JetBlue Airways’s chief executive officer is confident his company’s proposed purchase of Spirit Airlines will pass muster with US regulators and suggested it may help overcome their legal challenge to an alliance with American Airlines, reported Bloomberg.
“We think these deals are very complementary,” JetBlue CEO Robin Hayes said in an interview Tuesday, hours after the Spirit bid was disclosed. “We’re confident when you look at what we’re trying to do here, build a bigger brand to compete with the legacy airlines to bring more low fares to more customers, we’re going to have a very compelling argument.”
Related: US Set To Challenge American-JetBlue Deal
The US Justice Department is set to take JetBlue and American to trial in September, claiming their alliance coordinating flights in the US Northeast is a de-facto merger, eliminates competition and will raise fares.
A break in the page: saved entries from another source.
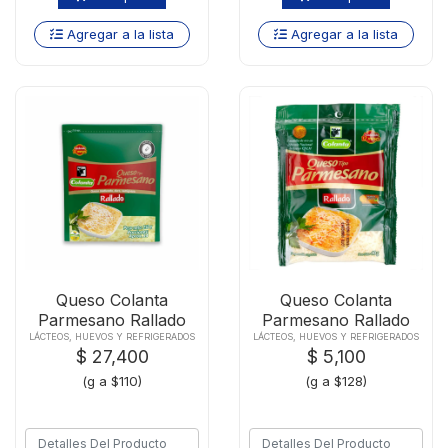
Agregar a la lista
Agregar a la lista
Queso Colanta
Queso Colanta
Parmesano Rallado
Parmesano Rallado
X250g
X40g
LÁCTEOS, HUEVOS Y REFRIGERADOS
LÁCTEOS, HUEVOS Y REFRIGERADOS
$ 27,400
$ 5,100
(g a $110)
(g a $128)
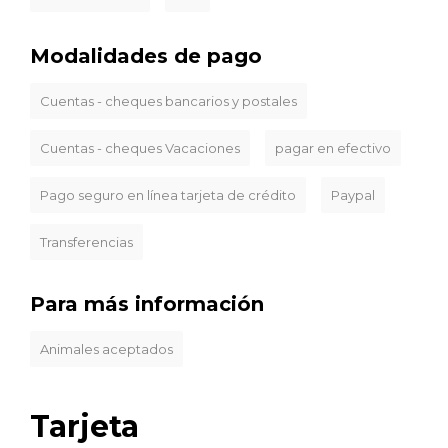
Modalidades de pago
Cuentas - cheques bancarios y postales
Cuentas - cheques Vacaciones
pagar en efectivo
Pago seguro en línea tarjeta de crédito
Paypal
Transferencias
Para más información
Animales aceptados
Tarjeta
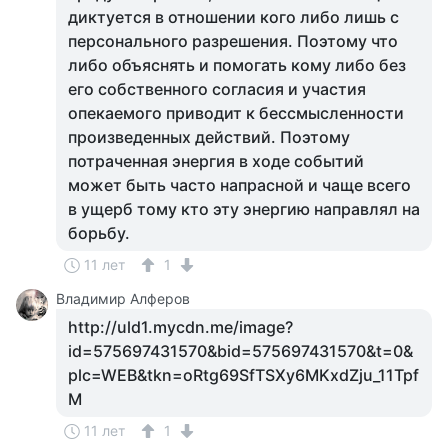
диктуется в отношении кого либо лишь с
персонального разрешения. Поэтому что
либо объяснять и помогать кому либо без
его собственного согласия и участия
опекаемого приводит к бессмысленности
произведенных действий. Поэтому
потраченная энергия в ходе событий
может быть часто напрасной и чаще всего
в ущерб тому кто эту энергию направлял на
борьбу.
11 лет
1
Владимир Алферов
http://uld1.mycdn.me/image?
id=575697431570&bid=575697431570&t=0&
plc=WEB&tkn=oRtg69SfTSXy6MKxdZju_11Tpf
M
11 лет
1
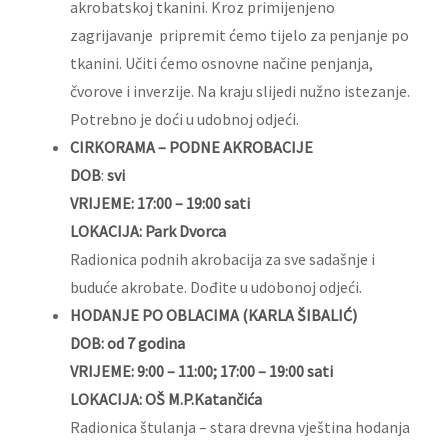
akrobatskoj tkanini. Kroz primijenjeno
zagrijavanje pripremit ćemo tijelo za penjanje po
tkanini. Učiti ćemo osnovne načine penjanja,
čvorove i inverzije. Na kraju slijedi nužno istezanje.
Potrebno je doći u udobnoj odjeći.
CIRKORAMA – PODNE AKROBACIJE
DOB
:
svi
VRIJEME:
17:00 – 19:00 sati
LOKACIJA: Park Dvorca
Radionica podnih akrobacija za sve sadašnje i
buduće akrobate. Dođite u udobonoj odjeći.
HODANJE PO OBLACIMA (KARLA ŠIBALIĆ)
DOB: od 7 godina
VRIJEME: 9:00 – 11:00; 17:00 – 19:00 sati
LOKACIJA: OŠ M.P.Katančića
Radionica štulanja – stara drevna vještina hodanja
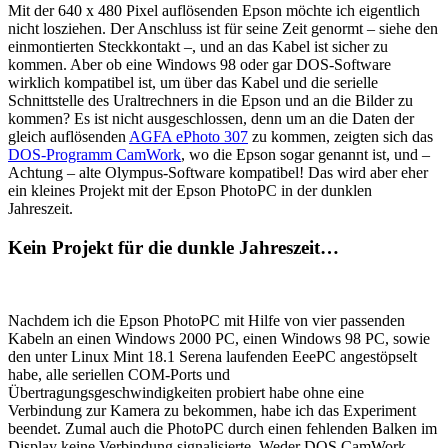
Mit der 640 x 480 Pixel auflösenden Epson möchte ich eigentlich
nicht losziehen. Der Anschluss ist für seine Zeit genormt – siehe den
einmontierten Steckkontakt –, und an das Kabel ist sicher zu
kommen. Aber ob eine Windows 98 oder gar DOS-Software
wirklich kompatibel ist, um über das Kabel und die serielle
Schnittstelle des Uraltrechners in die Epson und an die Bilder zu
kommen? Es ist nicht ausgeschlossen, denn um an die Daten der
gleich auflösenden
AGFA ePhoto 307
zu kommen, zeigten sich das
DOS-Programm CamWork
, wo die Epson sogar genannt ist, und –
Achtung – alte Olympus-Software kompatibel! Das wird aber eher
ein kleines Projekt mit der Epson PhotoPC in der dunklen
Jahreszeit.
Kein Projekt für die dunkle Jahreszeit…
Nachdem ich die Epson PhotoPC mit Hilfe von vier passenden
Kabeln an einen Windows 2000 PC, einen Windows 98 PC, sowie
den unter Linux Mint 18.1 Serena laufenden EeePC angestöpselt
habe, alle seriellen COM-Ports und
Übertragungsgeschwindigkeiten probiert habe ohne eine
Verbindung zur Kamera zu bekommen, habe ich das Experiment
beendet. Zumal auch die PhotoPC durch einen fehlenden Balken im
Display keine Verbindung signalisierte. Weder DOS CamWork,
The carriers say it provides more flight choices and have asked a judge to throw out the legal challenge.
JetBlue on Tuesday announced an unsolicited offer to buy Spirit for $3.6 billion, potentially upsetting a competing bid by rival Frontier Group Holdings Inc. The combination, Hayes said, would broaden its operation and address a US concern that its network is too concentrated.
If the plan succeeds, JetBlue would drop Spirit’s bare bones service and ultra-low fares in favor of its own business model.